Laura Kenyon, MD, University of Texas Southwestern Medical Center, discussed the findings from a randomized control trial during an oral session at AAGL’s 51st Global Congress on MIGS in Aurora, Colorado.

Laura Kenyon, MD, University of Texas Southwestern Medical Center, discussed the findings from a randomized control trial during an oral session at AAGL’s 51st Global Congress on MIGS in Aurora, Colorado.

The study included patients at 2 large academic institutions undergoing outpatient laparoscopic hysterectomy via conventional laparoscopic technique with the minimally invasive gynecologic surgery team between February 2019 and November 2020. Patients with chronic pain, current opioid use more than 1 week, or requiring planned overnight hospitalization were excluded. Primary outcome data was available for 51 participants—24 control, 27 intervention.

For the ice pack group, ice packs were placed on patients’ abdomens in the operating room.

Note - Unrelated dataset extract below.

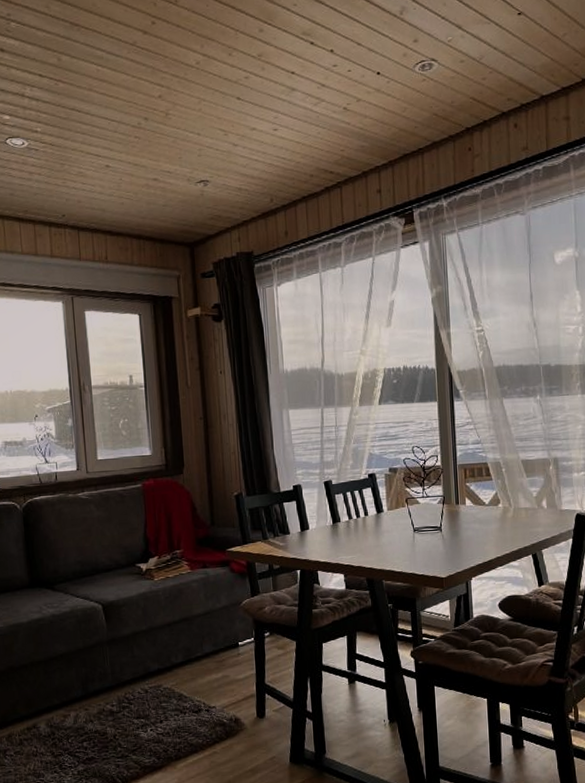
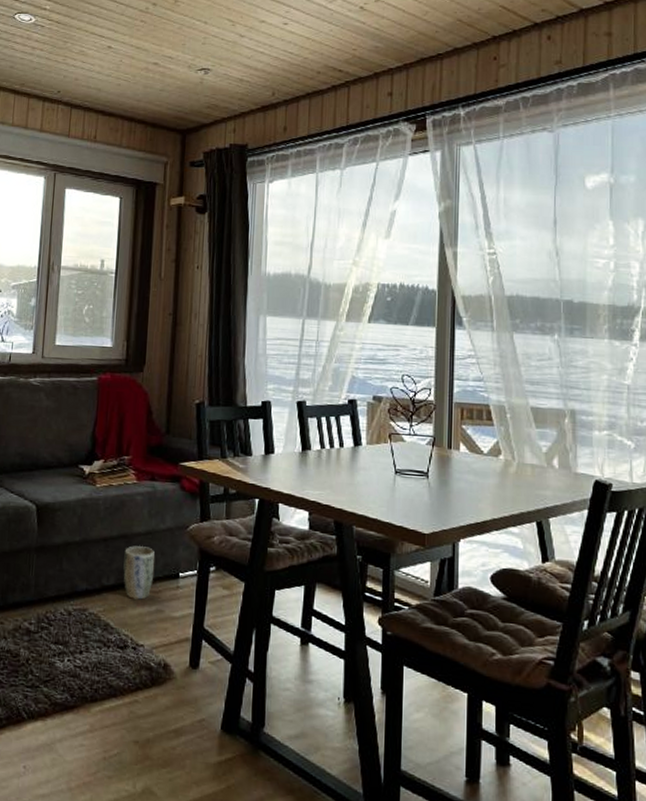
plant pot: none [188,625,217,671] -> present [123,546,155,600]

Pain was assessed multiple times throughout the study via Visual Analog Scale (VAS). Narcotic requirement was assessed using morphine milligram equivalent (MME). MME requirements did not differ between groups (p=0.63). According to the findings, 84.8% of participants felt their pain was adequately controlled. All subjects were prescribed 20 tablets of oxycodone. On average, they used 2.9 (SD 3.4) tablets after discharge. Of participants, 87% said they would use again in the future and 82.6% would recommend ice to others.

Kenyon and her team concluded ice packs to be an acceptable supplement for postoperative management with high patient satisfaction and no adverse effects. It is worth noting, hoever, cryotherapy did not significantly impact postoperative reported pain or narcotic use. Providers caring for postoperative patients should be aware, Kenyon said, of the unintentional consequences of overprescribing opioids and should consider reducing the number of tablets prescribed, especially as there has been consistent evidence that shows patients require less than half the quantity prescribed.

In short, Kenyon and her team concluded that ice packs increased patient satisfaction and did not cause any adverse effects. They did not impact postoperative reported pain or narcotic use.

Reference

Kenyon L. Ice-Pop: Ice Packs for Post-Operative Pain, a Randomized Controlled Trial. Presented at: AAGL’s 51st Global Congress on MIGS ; December 3, 2022; Aurora, Colorado.